Using Scrivener Mostly For Markdown/HTML

I mostly write (professionally) in HTML or in Markup. So a few years ago I bailed out of Scrivener v1 and went whole-hog into BBedit, so I could make use of its powerful text editing tools.

The big problem with BBedit is its utter lack of file management/organization. Worse, they recently added auto-save of unsaved documents. This has made me very lazy. I currently have open (not kidding) 400 documents, mostly untitled and unsaved. It’s a mess. I can’t live like this.

So I just upgraded to Scrivener 2, and will migrate in all these works-in-progress and take care of long-deferred housekeeping. But I could use help with four things:

  1. I’m still going to spend a LOT of time passing text to/from BBedit (for grep search. HTML toolsets, scripting, etc.).
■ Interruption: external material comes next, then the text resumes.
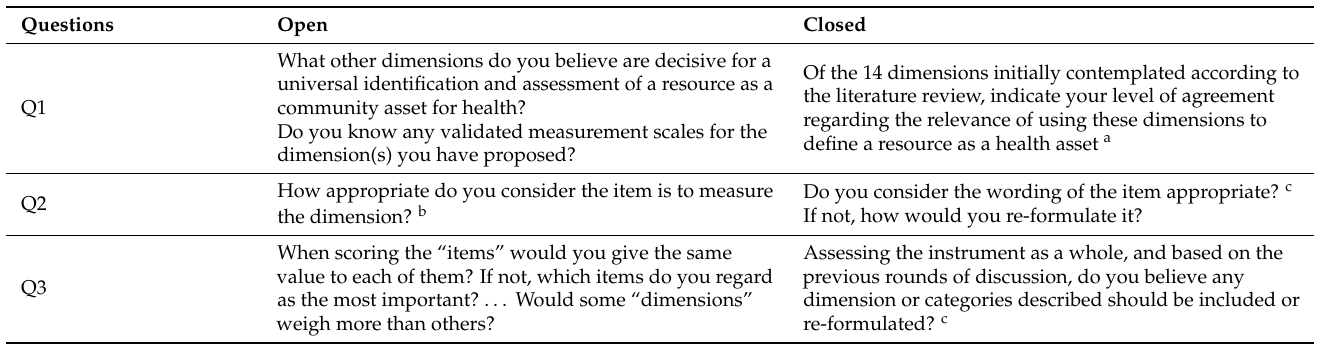
Table 2. Delphi panel questions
I could use help/advice re: tools and workflows to make BBedit more easily available to/from Scrivener. If you, too, are using Scrivener for doc management in tandem with BBedit for hardcore editing, I’d love to hear from you (and/or be pointed to anything you’ve written on the topic).

  2. Any suggestions for hardcore markdown/html use of Scrivener, e.g. using it in conjunction with Marked to view browser result on-the-fly?

  3. I don’t do screenwriting. I don’t write novels. I don’t write academically, so I rarely use annotations or footnotes. I don’t use “cards”. I don’t want or need much of the functionality of Scrivener - e.g. the highly specialized tools. I mostly want to use Scrivener for its organizational power. There are surely others like me. Are there any existing articles/tutorials out there helping people like me avoid feeling overwhelmed by the large feature set?

  4. One problem I used to experience with Scrivener was that copy/pasting in and out of the app would change the styles (true of any word processor). Over time, each doc would build up unpredictable formatting. Is there a quick/easy way to make docs revert to my default style/formatting settings? Thing is, I almost never apply font/tab/spacing styles anymore … again, I’m mostly using Markup. I can’t remember the last time a writing job called for submission of a formatted word processor doc (in fact, I can’t remember the last time I italicized something!). So: how can I make Scrivener act less like a word processor and more like a text editor, and make my docs more uniformly formatted? Is there a way to, for example, select all text and apply a keystroke to make it all appear per my default config?

thanks all

Filthy Hack

  1. I don’t use BBEdit, but the principle is the same for everything these days, copy and paste. There used to be better ways of doing this, but they’ve been weeded out of the OS. One thing worth mentioning is that Scrivener has regular expression search support at all levels. In Document search, it is in the drop-down with options like “Contains”, “Ends with”. In Project Search, in the magnifying glass icon menu along with the other options. So, that’s one less thing to go to a text editor for, anyway.
  2. works pretty well for showing you the contents of your Draft folder. It polls the data folder for file system updates and reloads the section of text that changed—so whenever Scrivener auto-saves you should see the change appear in the background (I find the Scroll to first edit option in Marked useful, given how I tend to jump around in Scrivener quite a bit). I don’t really use much by way of interesting techniques though. For the most part I just write in Markdown right in Scrivener (I let it handle images, footnotes and titles). I’ll sometimes pull a piece of text out into an external editor if there is a tricky spot (like a table), but that’s pretty rare, as I don’t like losing cross-reference links and so on. Keeping it simple is part of why I like working with markup instead of rich text stuff. Like you want to go for, I mainly use Scrivener like a bit huge plain-text notebook program.
  3. There have been a few threads around here discussing Scrivener’s uses when engaged primarily as an organisation tool; it would be worth searching in the tips and usage forums. It’s kind hard to say though, there is so much to that side of Scrivener (the stuff that is just for screenwriters, academics or what have you, does not comprise much of the software really—most of it is the raw organisation power and the interface for getting around within it), and much of these conversations get folded into others, such as this recent thread about organising 200 or more articles per year.
  4. Just paste using Edit/Paste and Match Style (Shift-Opt-Cmd-V) instead of rich text paste. Normally that won’t happen copying out of a plain-text editor, but if you’re copying from stuff like the Web, then yeah, things can get messy. More tips in the knowledge base, including the command that can batch clean-up existing documents: Documents/Convert/Convert Formatting to Default Text Style.